Support vector machine - Linear
The Support Vector Machine
Support vector machine is a classification algorithm. The idea behind the algorithm is that it tries to seperate 2 different labeled datasets. Compared to kNN and RandomForest, this is a supervised algorithm. Hence meaning that we use our labeled data to divide/classify our datapoints.
We divide the dataset utilizing a hyperplane. A hyperplane is a function of degree (Features-1), 2 features will entail a function of degree 1 (a line). 3 features will be a 2 dimensional plane. 4 features will be a 3 dimensional function, eg. a box that encompases 0-labeled features and the 1-labeled features are outside the box.
Not only do we want to seperate the datapoints into their assiciated labels, we also want to maximize the distance that our datapoints has to the hyperplane (the border). Reasoning for this is that we want to avoid future datapoints (test set) slipping over the hyperplane because the hyperplane was just barely seperating some part of our dataset (confidence).
The SVM algorithm utilizes what is called a margin. The margin is what gives us a buffer between the two sets. In our case we have two labels so we will try to divide our set into two.
Support vectors are used to change the margin. We choose the datapoints that are closest to the hyperplane, this could be x number of points or the closest in distance with some variance. Only looking at the points that are closest to the margin will only work in the case that we have a purely seperable set. Incase that some datapoints lie in the other camp, we will have to take a look at all of the datapoints.
Our optimization of the margin will thus have to reflect, how many points we can afford to misclassify while keeping the maximum margin.
Svm with C = 10
Let us try to use the SVM function from sklearn and then optimize the parameters to fit our dataset. We fit the model to our training set with a C = 10. The C parameter indicates to the SVM optimization how much we weight misclassifications.
Large C, the optimization will prioritize a smaller-margin hyperplane.
Other the other hand, a small value of C will cause the optimizer to prioritize larger-margin separating hyperplane, even if that hyperplane misclassifies more points.
Choosing a value of C = 10 is relatively high.
Optimizing The Model
We will now try to find the optimal C, that classifies our datapoints with the highest accuracy.
We do this by evaluating the model for different values of C. The C values we choose are
[0.00001, 0.001, 0.01, 0.1, 1, 10, 100] .

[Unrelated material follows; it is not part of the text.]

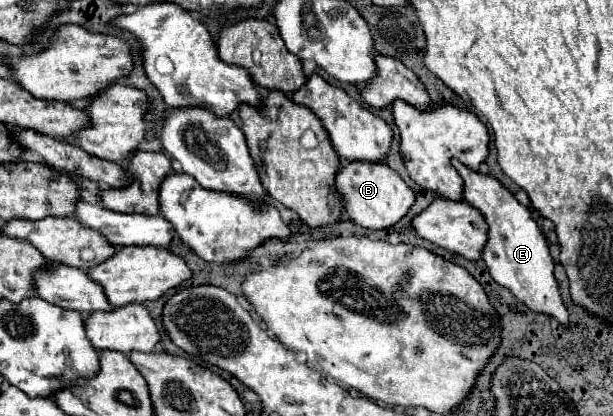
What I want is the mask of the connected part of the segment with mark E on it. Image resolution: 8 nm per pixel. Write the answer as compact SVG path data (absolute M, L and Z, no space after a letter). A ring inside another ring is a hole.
M453 161L453 167L463 179L463 199L479 209L487 221L487 243L481 259L485 261L493 281L509 289L531 311L555 317L559 323L569 325L569 313L561 301L557 281L553 277L553 259L549 255L547 239L539 225L531 217L529 207L521 205L495 177L467 169L461 161Z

We can later run the evalutaion again if we find out that the C value is much higher for eg. 100. Then we might try to evaluate the model for values around this parameter.
When we evaluate the model we get the following accuracies corresponding to the C- parameters
{1e-05: 0.46875, 0.001: 0.925, 0.01: 0.925, 0.1: 0.93125, 1: 0.925, 10: 0.925, 100: 0.925}
We see that the value for C=0.1 has a bit of a higher accuracy than the values around it. We could try to narrow the range of the C parameter down even more, but we do not expect it to increase in accuracy that much.
But lets try for value ranging 0.02 to 0.9.
narrowParameterList = np.arange(0.02, 0.9, 0.02).tolist()
print(narrowParameterList)
narrowTester = CrossValidation_SVM(n_folds = n_folds, parameterCList = narrowParameterList)
narrowClf , narrowAccuracyList = narrowTester.getOptimalSMV(x_train,y_train)
print(narrowClf)
In the figure below we can see that we get the same accuracy whether we are using C=0.02 or C=0.1
Testing model on test set
Now that we have a model with an optimal parameter for C, lets try to use it to predict on our test set.
In the figure below we can see the plot for our test set and the hyperplane that separates them. We see that there are quite a few blue data points on the red side of the border. This is in constrast to our train set which had near the same amount of blue and red points on the opposite of the side that they belong to.
To conclude
Optimizing the SVM on parameter C we get an accuracy of 0.925% which is fairly good considering that we have a nonseperable dataset using a linear seperator.
Further exploration
We in this case had a fairly simply case with only two features and they were somewhat separable by a 1 degree hyperplane (linear line). We could place the hyperplane quite easily.
If we had an example with 0-labeled datapoints surrounded by a donut or circle of 1-labeled datapoints, it would be quite difficult two utilize the linear kernel. A kernel of a different kind could be used to project data into another feature space.